● **SOURCE RECORDS**:
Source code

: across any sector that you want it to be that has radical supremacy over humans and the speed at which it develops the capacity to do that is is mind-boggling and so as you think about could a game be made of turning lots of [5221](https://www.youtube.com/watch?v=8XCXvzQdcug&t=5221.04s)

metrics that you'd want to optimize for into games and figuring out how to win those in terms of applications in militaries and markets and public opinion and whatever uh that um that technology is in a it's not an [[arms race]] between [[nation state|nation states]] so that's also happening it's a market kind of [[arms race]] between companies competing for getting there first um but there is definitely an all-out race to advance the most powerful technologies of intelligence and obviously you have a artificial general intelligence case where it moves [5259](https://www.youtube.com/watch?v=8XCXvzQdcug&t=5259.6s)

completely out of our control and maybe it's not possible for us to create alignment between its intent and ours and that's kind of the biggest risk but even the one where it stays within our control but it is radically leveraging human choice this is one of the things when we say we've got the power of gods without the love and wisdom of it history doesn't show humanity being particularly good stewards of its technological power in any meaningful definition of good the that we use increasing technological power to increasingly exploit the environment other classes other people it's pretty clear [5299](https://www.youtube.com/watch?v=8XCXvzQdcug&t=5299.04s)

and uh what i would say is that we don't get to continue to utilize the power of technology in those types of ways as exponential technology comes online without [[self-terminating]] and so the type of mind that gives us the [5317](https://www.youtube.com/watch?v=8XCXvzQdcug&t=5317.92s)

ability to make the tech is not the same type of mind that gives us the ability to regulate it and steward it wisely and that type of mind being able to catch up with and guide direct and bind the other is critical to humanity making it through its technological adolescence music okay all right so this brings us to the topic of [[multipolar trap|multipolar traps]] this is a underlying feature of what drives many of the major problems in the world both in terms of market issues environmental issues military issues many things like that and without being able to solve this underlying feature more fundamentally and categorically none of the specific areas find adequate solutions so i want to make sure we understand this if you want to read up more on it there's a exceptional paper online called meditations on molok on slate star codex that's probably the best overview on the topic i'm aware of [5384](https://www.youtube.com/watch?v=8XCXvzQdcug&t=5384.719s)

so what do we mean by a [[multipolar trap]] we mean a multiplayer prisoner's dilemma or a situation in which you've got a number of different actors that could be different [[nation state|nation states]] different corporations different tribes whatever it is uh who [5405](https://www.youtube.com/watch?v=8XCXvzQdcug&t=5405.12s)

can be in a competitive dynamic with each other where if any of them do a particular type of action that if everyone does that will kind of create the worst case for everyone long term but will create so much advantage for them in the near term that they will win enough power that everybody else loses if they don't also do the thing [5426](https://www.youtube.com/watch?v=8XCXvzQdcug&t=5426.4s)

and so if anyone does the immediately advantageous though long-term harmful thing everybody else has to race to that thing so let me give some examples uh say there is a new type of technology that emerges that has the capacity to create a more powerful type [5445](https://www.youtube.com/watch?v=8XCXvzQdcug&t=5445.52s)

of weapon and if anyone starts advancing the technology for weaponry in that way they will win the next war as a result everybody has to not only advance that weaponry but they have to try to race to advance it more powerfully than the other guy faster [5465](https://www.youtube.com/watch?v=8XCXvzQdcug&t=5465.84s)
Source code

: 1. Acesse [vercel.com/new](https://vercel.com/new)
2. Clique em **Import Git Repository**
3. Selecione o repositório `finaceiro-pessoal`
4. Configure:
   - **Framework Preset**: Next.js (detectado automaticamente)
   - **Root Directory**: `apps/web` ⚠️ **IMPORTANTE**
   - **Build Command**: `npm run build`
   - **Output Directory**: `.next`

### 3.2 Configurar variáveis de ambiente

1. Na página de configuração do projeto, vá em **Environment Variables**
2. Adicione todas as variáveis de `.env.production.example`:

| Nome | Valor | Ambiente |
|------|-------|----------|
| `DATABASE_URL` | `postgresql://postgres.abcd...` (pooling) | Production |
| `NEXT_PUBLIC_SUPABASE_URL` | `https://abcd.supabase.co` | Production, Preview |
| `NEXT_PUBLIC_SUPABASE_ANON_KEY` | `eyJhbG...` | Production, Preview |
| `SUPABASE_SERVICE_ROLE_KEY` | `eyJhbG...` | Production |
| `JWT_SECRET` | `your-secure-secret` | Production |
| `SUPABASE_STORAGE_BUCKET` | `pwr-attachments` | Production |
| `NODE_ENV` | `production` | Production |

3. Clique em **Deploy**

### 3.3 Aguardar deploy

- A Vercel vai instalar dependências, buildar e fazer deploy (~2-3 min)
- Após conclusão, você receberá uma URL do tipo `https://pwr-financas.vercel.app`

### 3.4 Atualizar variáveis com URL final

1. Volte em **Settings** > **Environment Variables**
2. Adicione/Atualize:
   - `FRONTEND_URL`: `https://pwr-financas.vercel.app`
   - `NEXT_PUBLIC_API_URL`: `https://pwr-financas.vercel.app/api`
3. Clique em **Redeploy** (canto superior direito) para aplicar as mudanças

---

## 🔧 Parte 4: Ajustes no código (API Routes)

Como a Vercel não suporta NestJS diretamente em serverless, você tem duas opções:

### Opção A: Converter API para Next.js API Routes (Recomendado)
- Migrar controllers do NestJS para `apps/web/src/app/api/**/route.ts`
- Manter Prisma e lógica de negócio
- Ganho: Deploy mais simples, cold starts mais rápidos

● **WHAT YOU HAVE TO DO**:
Output the records exactly, so that each line matches what was given.

● **ANSWER BOX**:
Source code

: across any sector that you want it to be that has radical supremacy over humans and the speed at which it develops the capacity to do that is is mind-boggling and so as you think about could a game be made of turning lots of [5221](https://www.youtube.com/watch?v=8XCXvzQdcug&t=5221.04s)

metrics that you'd want to optimize for into games and figuring out how to win those in terms of applications in militaries and markets and public opinion and whatever uh that um that technology is in a it's not an [[arms race]] between [[nation state|nation states]] so that's also happening it's a market kind of [[arms race]] between companies competing for getting there first um but there is definitely an all-out race to advance the most powerful technologies of intelligence and obviously you have a artificial general intelligence case where it moves [5259](https://www.youtube.com/watch?v=8XCXvzQdcug&t=5259.6s)

completely out of our control and maybe it's not possible for us to create alignment between its intent and ours and that's kind of the biggest risk but even the one where it stays within our control but it is radically leveraging human choice this is one of the things when we say we've got the power of gods without the love and wisdom of it history doesn't show humanity being particularly good stewards of its technological power in any meaningful definition of good the that we use increasing technological power to increasingly exploit the environment other classes other people it's pretty clear [5299](https://www.youtube.com/watch?v=8XCXvzQdcug&t=5299.04s)

and uh what i would say is that we don't get to continue to utilize the power of technology in those types of ways as exponential technology comes online without [[self-terminating]] and so the type of mind that gives us the [5317](https://www.youtube.com/watch?v=8XCXvzQdcug&t=5317.92s)

ability to make the tech is not the same type of mind that gives us the ability to regulate it and steward it wisely and that type of mind being able to catch up with and guide direct and bind the other is critical to humanity making it through its technological adolescence music okay all right so this brings us to the topic of [[multipolar trap|multipolar traps]] this is a underlying feature of what drives many of the major problems in the world both in terms of market issues environmental issues military issues many things like that and without being able to solve this underlying feature more fundamentally and categorically none of the specific areas find adequate solutions so i want to make sure we understand this if you want to read up more on it there's a exceptional paper online called meditations on molok on slate star codex that's probably the best overview on the topic i'm aware of [5384](https://www.youtube.com/watch?v=8XCXvzQdcug&t=5384.719s)

so what do we mean by a [[multipolar trap]] we mean a multiplayer prisoner's dilemma or a situation in which you've got a number of different actors that could be different [[nation state|nation states]] different corporations different tribes whatever it is uh who [5405](https://www.youtube.com/watch?v=8XCXvzQdcug&t=5405.12s)

can be in a competitive dynamic with each other where if any of them do a particular type of action that if everyone does that will kind of create the worst case for everyone long term but will create so much advantage for them in the near term that they will win enough power that everybody else loses if they don't also do the thing [5426](https://www.youtube.com/watch?v=8XCXvzQdcug&t=5426.4s)

and so if anyone does the immediately advantageous though long-term harmful thing everybody else has to race to that thing so let me give some examples uh say there is a new type of technology that emerges that has the capacity to create a more powerful type [5445](https://www.youtube.com/watch?v=8XCXvzQdcug&t=5445.52s)

of weapon and if anyone starts advancing the technology for weaponry in that way they will win the next war as a result everybody has to not only advance that weaponry but they have to try to race to advance it more powerfully than the other guy faster [5465](https://www.youtube.com/watch?v=8XCXvzQdcug&t=5465.84s)
Source code

: 1. Acesse [vercel.com/new](https://vercel.com/new)
2. Clique em **Import Git Repository**
3. Selecione o repositório `finaceiro-pessoal`
4. Configure:
   - **Framework Preset**: Next.js (detectado automaticamente)
   - **Root Directory**: `apps/web` ⚠️ **IMPORTANTE**
   - **Build Command**: `npm run build`
   - **Output Directory**: `.next`

### 3.2 Configurar variáveis de ambiente

1. Na página de configuração do projeto, vá em **Environment Variables**
2. Adicione todas as variáveis de `.env.production.example`:

| Nome | Valor | Ambiente |
|------|-------|----------|
| `DATABASE_URL` | `postgresql://postgres.abcd...` (pooling) | Production |
| `NEXT_PUBLIC_SUPABASE_URL` | `https://abcd.supabase.co` | Production, Preview |
| `NEXT_PUBLIC_SUPABASE_ANON_KEY` | `eyJhbG...` | Production, Preview |
| `SUPABASE_SERVICE_ROLE_KEY` | `eyJhbG...` | Production |
| `JWT_SECRET` | `your-secure-secret` | Production |
| `SUPABASE_STORAGE_BUCKET` | `pwr-attachments` | Production |
| `NODE_ENV` | `production` | Production |

3. Clique em **Deploy**

### 3.3 Aguardar deploy

- A Vercel vai instalar dependências, buildar e fazer deploy (~2-3 min)
- Após conclusão, você receberá uma URL do tipo `https://pwr-financas.vercel.app`

### 3.4 Atualizar variáveis com URL final

1. Volte em **Settings** > **Environment Variables**
2. Adicione/Atualize:
   - `FRONTEND_URL`: `https://pwr-financas.vercel.app`
   - `NEXT_PUBLIC_API_URL`: `https://pwr-financas.vercel.app/api`
3. Clique em **Redeploy** (canto superior direito) para aplicar as mudanças

---

## 🔧 Parte 4: Ajustes no código (API Routes)

Como a Vercel não suporta NestJS diretamente em serverless, você tem duas opções:

### Opção A: Converter API para Next.js API Routes (Recomendado)
- Migrar controllers do NestJS para `apps/web/src/app/api/**/route.ts`
- Manter Prisma e lógica de negócio
- Ganho: Deploy mais simples, cold starts mais rápidos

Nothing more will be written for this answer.